DIRECTIONS
1) According to the pull request, roughly how many rows did the CDC Delta table created for the manual test contain?
2) From the pull request, write out the part that opens with the words containing "Not enough memory" and closes with "or reduce 'workers'.".
3) Continue the pull request on DataFusion storage for connectors from the point where it stops.

READING TEXT
Content starts

[connectors] configure storage for datafusion instances used by connectors by swanandx · Pull Request #6170 · feldera/feldera

swanandx · 2026-05-01T09:18:55Z

see commit

Describe Manual Test Plan

Created big ( ~15M rows ) CDC Delta table and verified that delta connector cdc mode spillds to disk.

on main branch it uses over 8GB memory where as with this fix we use only about 2GB ( / around what we configure )

Verified there are datafusion session files on disk, if we configure pipeline with low memory we get:

Not enough memory to continue external sort. Consider increasing the memory limit, or decreasing sort_spill_reservation_bytes caused by Resources exhausted: Failed to allocate additional 64.0 MB for ExternalSorterMerge[0] with 0.0 B already allocated for this reservation - 5.7 MB remain available for the total pool

though this was same behavior prev ig, but now we log warning if allocated memory is too low like:

=WARN feldera_adapterlib::utils::datafusion:  DataFusion memory pool is 64 MB; sort-heavy ad-hoc queries (ORDER BY, EXCEPT, hash joins) need at least 256 MB (4 workers x 64 MB reservation per worker). Such queries may fail at first allocation with 'Resources exhausted'. Increase 'datafusion_memory_mb' or reduce 'workers'.

Content ends

PROVIDED DATA

Content starts

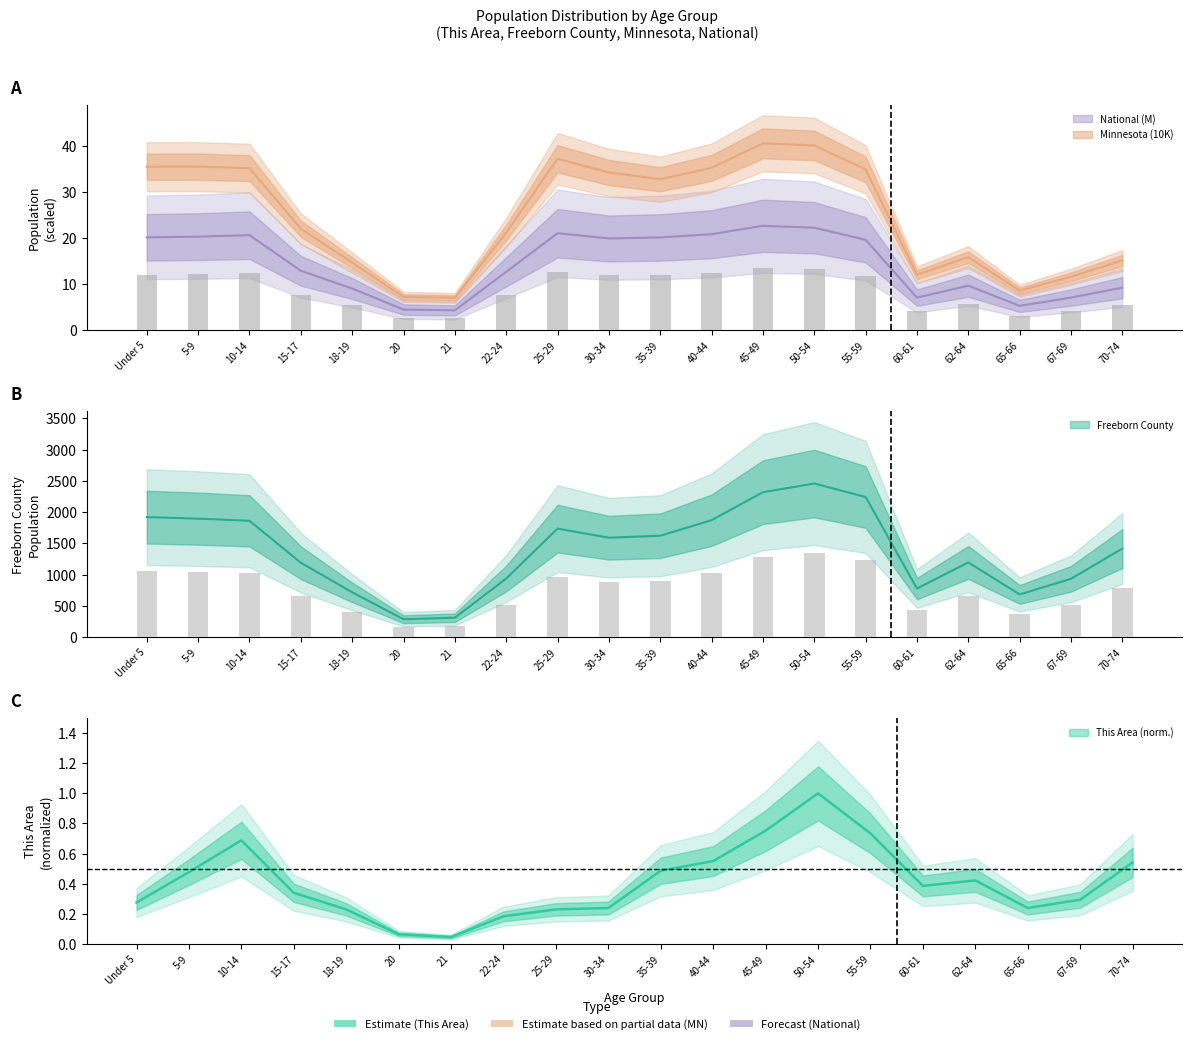

What position from the right is 21?

14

Content ends

EXPECTED RESULTS
1) About 15 million rows.

2)
Not enough memory to continue external sort. Consider increasing the memory limit, or decreasing sort_spill_reservation_bytes caused by Resources exhausted: Failed to allocate additional 64.0 MB for ExternalSorterMerge[0] with 0.0 B already allocated for this reservation - 5.7 MB remain available for the total pool

though this was same behavior prev ig, but now we log warning if allocated memory is too low like:

=WARN feldera_adapterlib::utils::datafusion:  DataFusion memory pool is 64 MB; sort-heavy ad-hoc queries (ORDER BY, EXCEPT, hash joins) need at least 256 MB (4 workers x 64 MB reservation per worker). Such queries may fail at first allocation with 'Resources exhausted'. Increase 'datafusion_memory_mb' or reduce 'workers'.

3)
pipeline sql:

CREATE TABLE seeds (
    id BIGINT NOT NULL
) WITH (
    'materialized' = 'true',
    'connectors' = '[{
        "transport": {
            "name": "datagen",
            "config": {
                "plan": [
                    {
                        "limit": 5000000,
                        "rate": 10000,
                        "fields": {
                            "id": {
                                "strategy": "increment"
                            }
                        }
                    }
                ]
            }
        }
    }]'
);

run select * from seeds order by id;.

for delta cdc:

CREATE TABLE big_cdc (
    id BIGINT NOT NULL,
    payload VARCHAR,
    "__feldera_op" VARCHAR,
    "__feldera_ts" BIGINT
) WITH (
    'connectors' = '[{
        "transport": {
            "name": "delta_table_input",
            "config": {
                "uri": "/tmp/pr6170-validation/cdc_table",
                "mode": "cdc",
                "version": 0,
                "cdc_delete_filter": "__feldera_op = ''d''",
                "cdc_order_by": "__feldera_ts",
                "max_concurrent_readers": 1
            }
        }
    }]'
);

Checklist

Unit tests added/updated
Integration tests added/updated
Documentation updated
Changelog updated

Breaking Changes?

not a breaking change

mythical-fred

Two hard blocks (manual test plan + missing tests for the actual behavior change) and a couple of design points worth a look. Findings inline.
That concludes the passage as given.